La seconde Lettre date de Sainte-Catherine le 16 Novembre 1785


"Vous trouverez ci-joint, mon cher Fleurieu, la minute assez informe de ma lettre au ministre. Vous y lirez tous les détails que j'envoie pour vous seul. J'ai bien du regret d'avoir si peu de temps à moi. Nous nous portons tous au mieux. N'oubliez pas, mon cher ami, de nous écrire au Kamtchatka, à Manille, à la chine et à l'Ile de France. Vous ne pouvez jamais vous imaginer combien vos lettre nous font plaisir et nous sont nécessaires.
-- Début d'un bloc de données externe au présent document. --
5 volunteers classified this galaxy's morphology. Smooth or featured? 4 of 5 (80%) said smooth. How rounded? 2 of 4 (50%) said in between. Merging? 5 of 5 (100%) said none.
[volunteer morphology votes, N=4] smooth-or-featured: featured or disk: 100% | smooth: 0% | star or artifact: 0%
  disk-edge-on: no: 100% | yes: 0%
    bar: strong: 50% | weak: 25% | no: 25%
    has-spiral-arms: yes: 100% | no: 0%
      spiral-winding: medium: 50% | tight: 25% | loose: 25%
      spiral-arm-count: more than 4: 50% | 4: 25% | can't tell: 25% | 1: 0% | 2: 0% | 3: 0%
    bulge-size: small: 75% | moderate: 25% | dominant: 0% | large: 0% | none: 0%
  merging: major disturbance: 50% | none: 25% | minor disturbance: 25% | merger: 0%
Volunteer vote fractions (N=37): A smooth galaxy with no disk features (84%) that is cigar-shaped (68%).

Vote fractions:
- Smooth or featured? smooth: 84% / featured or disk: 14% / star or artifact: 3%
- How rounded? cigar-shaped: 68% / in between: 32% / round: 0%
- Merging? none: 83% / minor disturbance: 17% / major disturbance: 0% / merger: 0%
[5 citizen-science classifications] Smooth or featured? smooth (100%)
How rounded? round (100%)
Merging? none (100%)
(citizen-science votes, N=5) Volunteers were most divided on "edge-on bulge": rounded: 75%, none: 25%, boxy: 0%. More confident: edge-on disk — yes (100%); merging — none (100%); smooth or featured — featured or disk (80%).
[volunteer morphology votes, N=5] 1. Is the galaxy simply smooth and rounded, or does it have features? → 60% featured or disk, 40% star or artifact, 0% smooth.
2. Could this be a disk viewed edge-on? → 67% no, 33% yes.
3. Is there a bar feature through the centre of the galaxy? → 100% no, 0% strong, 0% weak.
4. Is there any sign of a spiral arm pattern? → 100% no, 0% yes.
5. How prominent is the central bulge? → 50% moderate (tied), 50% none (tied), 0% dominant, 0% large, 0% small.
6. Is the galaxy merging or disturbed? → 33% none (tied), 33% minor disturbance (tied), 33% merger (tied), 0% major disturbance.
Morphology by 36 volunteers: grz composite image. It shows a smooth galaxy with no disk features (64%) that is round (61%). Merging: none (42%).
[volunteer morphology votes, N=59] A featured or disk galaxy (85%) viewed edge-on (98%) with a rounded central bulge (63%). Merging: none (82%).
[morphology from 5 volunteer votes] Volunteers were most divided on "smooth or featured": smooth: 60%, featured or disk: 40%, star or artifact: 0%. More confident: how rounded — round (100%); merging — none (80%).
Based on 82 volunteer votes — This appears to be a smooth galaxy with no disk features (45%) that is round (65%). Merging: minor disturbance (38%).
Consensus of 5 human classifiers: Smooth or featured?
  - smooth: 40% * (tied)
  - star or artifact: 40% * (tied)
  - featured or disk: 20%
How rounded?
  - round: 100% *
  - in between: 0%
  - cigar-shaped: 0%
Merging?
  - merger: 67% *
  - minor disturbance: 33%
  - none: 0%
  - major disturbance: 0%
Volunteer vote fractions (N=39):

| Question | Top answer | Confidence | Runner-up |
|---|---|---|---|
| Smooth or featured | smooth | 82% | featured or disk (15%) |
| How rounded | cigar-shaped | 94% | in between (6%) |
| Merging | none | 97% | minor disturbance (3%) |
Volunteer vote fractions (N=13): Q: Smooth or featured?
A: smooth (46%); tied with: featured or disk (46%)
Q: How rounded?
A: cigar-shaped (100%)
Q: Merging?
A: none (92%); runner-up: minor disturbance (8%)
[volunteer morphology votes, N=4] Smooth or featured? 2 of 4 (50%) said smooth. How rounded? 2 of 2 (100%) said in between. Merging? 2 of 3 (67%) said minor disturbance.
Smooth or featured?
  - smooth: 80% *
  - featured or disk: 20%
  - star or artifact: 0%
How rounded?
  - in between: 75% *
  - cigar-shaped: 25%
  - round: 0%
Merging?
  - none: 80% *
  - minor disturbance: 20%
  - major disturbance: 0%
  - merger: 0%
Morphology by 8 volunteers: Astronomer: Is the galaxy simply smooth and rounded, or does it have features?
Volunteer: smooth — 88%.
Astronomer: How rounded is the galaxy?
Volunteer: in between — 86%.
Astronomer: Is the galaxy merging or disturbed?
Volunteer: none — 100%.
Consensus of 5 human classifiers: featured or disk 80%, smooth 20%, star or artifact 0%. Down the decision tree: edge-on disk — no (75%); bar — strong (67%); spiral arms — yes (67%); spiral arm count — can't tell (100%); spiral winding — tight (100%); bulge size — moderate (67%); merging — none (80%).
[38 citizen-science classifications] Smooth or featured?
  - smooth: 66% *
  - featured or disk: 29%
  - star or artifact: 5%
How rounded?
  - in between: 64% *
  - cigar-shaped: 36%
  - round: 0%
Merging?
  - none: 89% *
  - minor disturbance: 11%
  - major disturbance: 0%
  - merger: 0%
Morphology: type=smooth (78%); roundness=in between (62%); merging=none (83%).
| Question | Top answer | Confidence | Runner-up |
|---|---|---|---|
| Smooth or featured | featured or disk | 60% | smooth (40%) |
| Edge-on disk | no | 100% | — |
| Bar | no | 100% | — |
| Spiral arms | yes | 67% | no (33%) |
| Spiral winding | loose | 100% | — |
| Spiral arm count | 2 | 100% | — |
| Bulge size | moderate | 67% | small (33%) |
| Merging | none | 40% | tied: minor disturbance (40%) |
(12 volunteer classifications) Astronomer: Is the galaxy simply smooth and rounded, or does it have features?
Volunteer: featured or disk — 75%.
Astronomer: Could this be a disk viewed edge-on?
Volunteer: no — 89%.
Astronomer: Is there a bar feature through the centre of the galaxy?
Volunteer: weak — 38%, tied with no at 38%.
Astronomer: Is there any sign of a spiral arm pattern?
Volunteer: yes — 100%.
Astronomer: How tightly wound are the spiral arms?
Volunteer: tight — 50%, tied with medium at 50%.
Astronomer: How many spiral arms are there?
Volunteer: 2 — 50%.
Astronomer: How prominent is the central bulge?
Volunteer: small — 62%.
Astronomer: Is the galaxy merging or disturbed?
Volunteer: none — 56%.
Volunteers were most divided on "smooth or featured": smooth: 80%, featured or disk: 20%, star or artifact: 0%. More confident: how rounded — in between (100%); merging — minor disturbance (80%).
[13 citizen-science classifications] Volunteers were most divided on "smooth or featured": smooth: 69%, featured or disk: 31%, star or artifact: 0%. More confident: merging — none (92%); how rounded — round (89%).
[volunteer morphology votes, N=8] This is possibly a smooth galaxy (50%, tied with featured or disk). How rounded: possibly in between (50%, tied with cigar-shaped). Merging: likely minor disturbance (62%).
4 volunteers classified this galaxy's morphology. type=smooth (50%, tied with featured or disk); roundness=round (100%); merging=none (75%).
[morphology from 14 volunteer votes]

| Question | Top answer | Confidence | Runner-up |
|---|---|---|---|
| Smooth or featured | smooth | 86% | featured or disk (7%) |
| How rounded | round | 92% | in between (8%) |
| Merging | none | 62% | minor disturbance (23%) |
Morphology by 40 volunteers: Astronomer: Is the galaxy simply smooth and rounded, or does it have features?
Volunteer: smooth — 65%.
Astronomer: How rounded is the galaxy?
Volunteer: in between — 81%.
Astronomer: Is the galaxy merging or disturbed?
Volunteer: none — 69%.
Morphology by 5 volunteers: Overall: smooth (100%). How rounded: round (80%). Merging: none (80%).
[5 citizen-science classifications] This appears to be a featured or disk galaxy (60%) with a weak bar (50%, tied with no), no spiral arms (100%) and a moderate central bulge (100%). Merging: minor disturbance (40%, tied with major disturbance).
Joignez-y, je vous prie, toutes les gazettes possibles. Adieu ; Je vous aime de tout mon coeur et vous suis attaché à vie.

 

La Pérouse"

 

"Tous nos savants se conduisent au mieux, et mes politesses, en compensant le refus que j'avais, fait à Ténériffe, de payer leur voyage au Pic, ont tout ramené. j'en suis très content. Aujourd'hui il y a quelques rivalités entre eux, chacun n'estimant que sa partie, mais je m'y attendais. M Dagelet est un homme charmant; je crains seulement qu'il ne soitun peu paresseux, et ne tienne pas à son cahier dans l'ordre que vous désirez. D'ailleurs, on ne peut être ni plus instruit, ni plus aimable"

La Pérouse"

 

 

 

 

La Boussole de L'astrolabe.


La troisième, M. de la Pérouse l'écrivit le 14 mars 1786, une lettre qui ne sera pas lue sans émotion, car elle semble avoir été un dernier adieu à son ami. Cette impression apparaît surtout à la fin, par la marque d'affection de La Pérouse à Fleurieu.
 


«Je ne vous fais, mon cher Fleurieu, aucun détail sur ma campagne, parce que vous lirez ceux que j'adresse par duplicata au ministère. J'imagine que vous approuvez que je commence par la côte du nord-ouest de l'Amérique, ne doutant pas que l'expédition des Anglais ne soit pour cette partie, et peut-être pour la côte de la Tartane au sud du Kamtchatka. Ainsi, il est bon de les prévenir et d'arriver avant eux. J'emploierai deux ans à parcourir l'hémisphère nord, et deux ans dans l'hémisphère sud. J'ai fait en sorte de réunir à mon plan tout ce qui est contenu dans mes instructions. Si je ne puis aller à l'île de Pitkaine de Carteret, je prendrai certainement connaissance d'une terre aperçue par lui; j'en déterminerai la position, et nous en conclurons la position des différentes terres reconnues par ce navigateur.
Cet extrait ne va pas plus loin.